S&P: Liberty Series 2016-1 SME Assigned Ratings
The ratings reflect:Our view of the credit risk of the underlying collateral portfolio, including the fact that this is a closed portfolio, which means no further loans will be assigned to the trust after the closing date. Our view that the credit support is sufficient to withstand the stresses we apply. This credit support comprises note subordination for each class of rated note. Our expectation that the various mechanisms to support liquidity within the transaction, including an amortizing liquidity facility equal to 3.0% of the outstanding balance of the notes, and principal draws, are sufficient under our stress assumptions to ensure timely payment of interest. The A$2,650,000 guarantee fee reserve account funded at close by Liberty and topped up with excess spread to the extent drawn. The reserve account may be utilized as liquidity support for required payments or to meet current loan losses. The extraordinary expense reserve of A$250,000, funded from day one by Liberty, available to meet extraordinary expenses. The reserve will be topped up via excess spread if drawn. The interest-rate swap agreement with Westpac Banking Corp. to hedge any receipts from fixed-rate mortgage loans against the floating-rate obligations of the issuer trust.

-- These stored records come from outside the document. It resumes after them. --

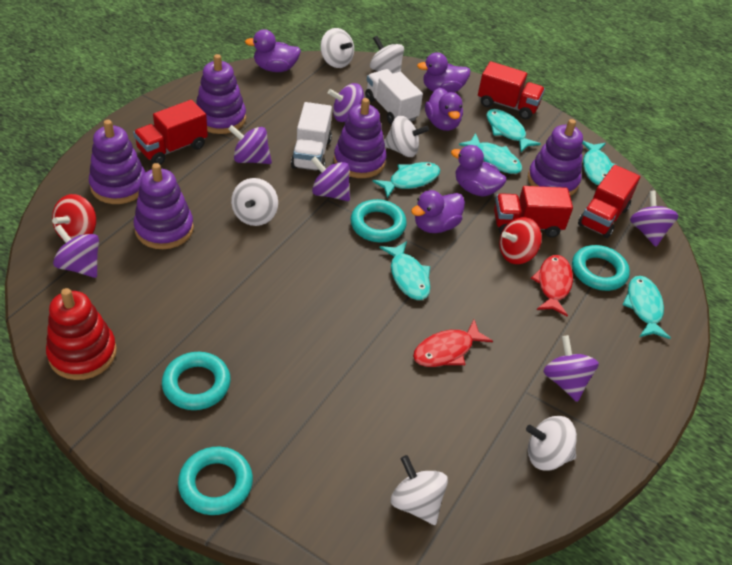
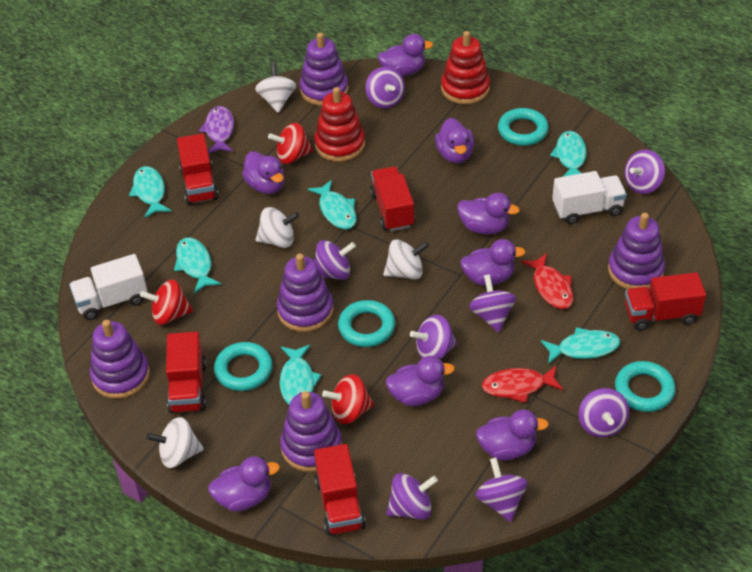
purple duck: 5 -> 8
purple fish: 0 -> 1
purple spinning top: 6 -> 8
red spinning top: 2 -> 3
red stacking toy: 1 -> 2
red truck: 4 -> 5
white spinning top: 6 -> 4

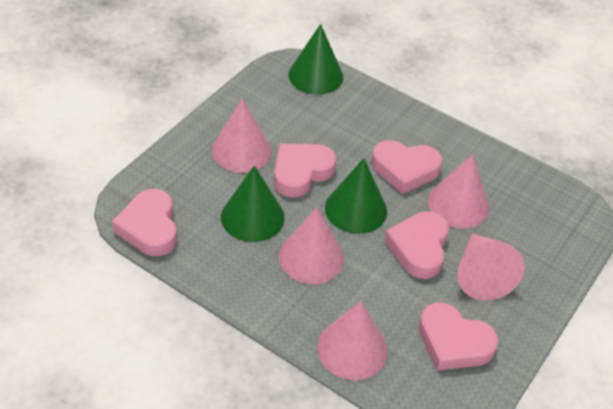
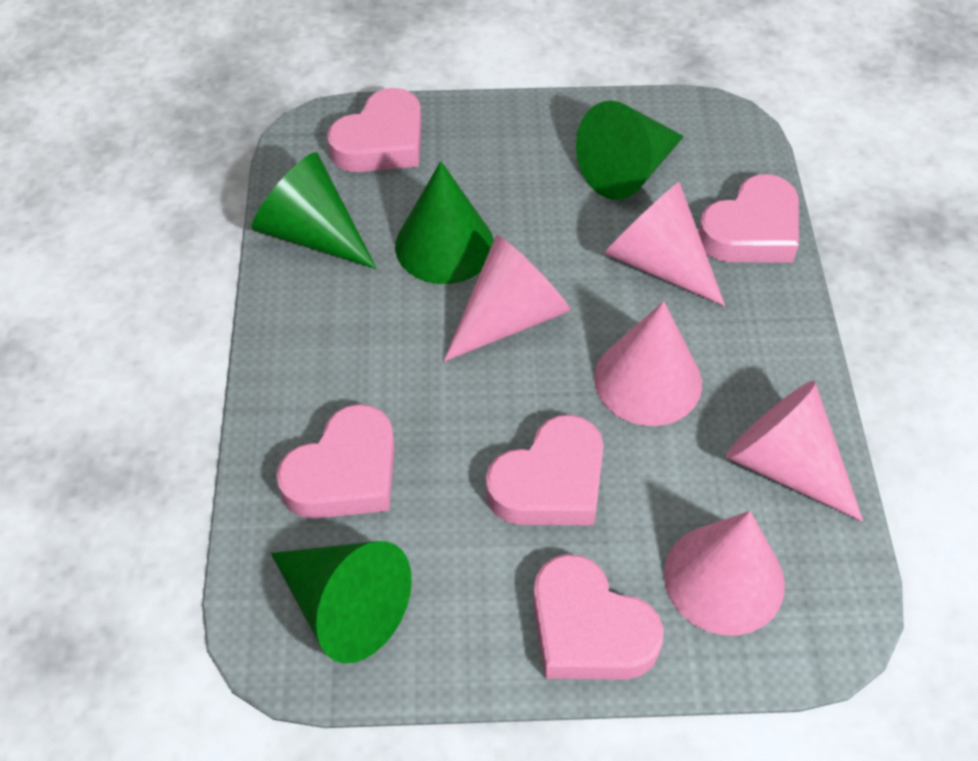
green cone: 3 -> 4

A copy of S&P Global Ratings' complete report for Liberty Series 2016-1 SME can be found on RatingsDirect, S&P Global Ratings' web-based credit analysis system, at http://www. globalcreditportal. com.
The issuer has not informed Standard & Poor's (Australia) Pty Limited whether the issuer is publically disclosing all relevant information about the structured finance instruments the subject of this press release or whether relevant information remains non-public.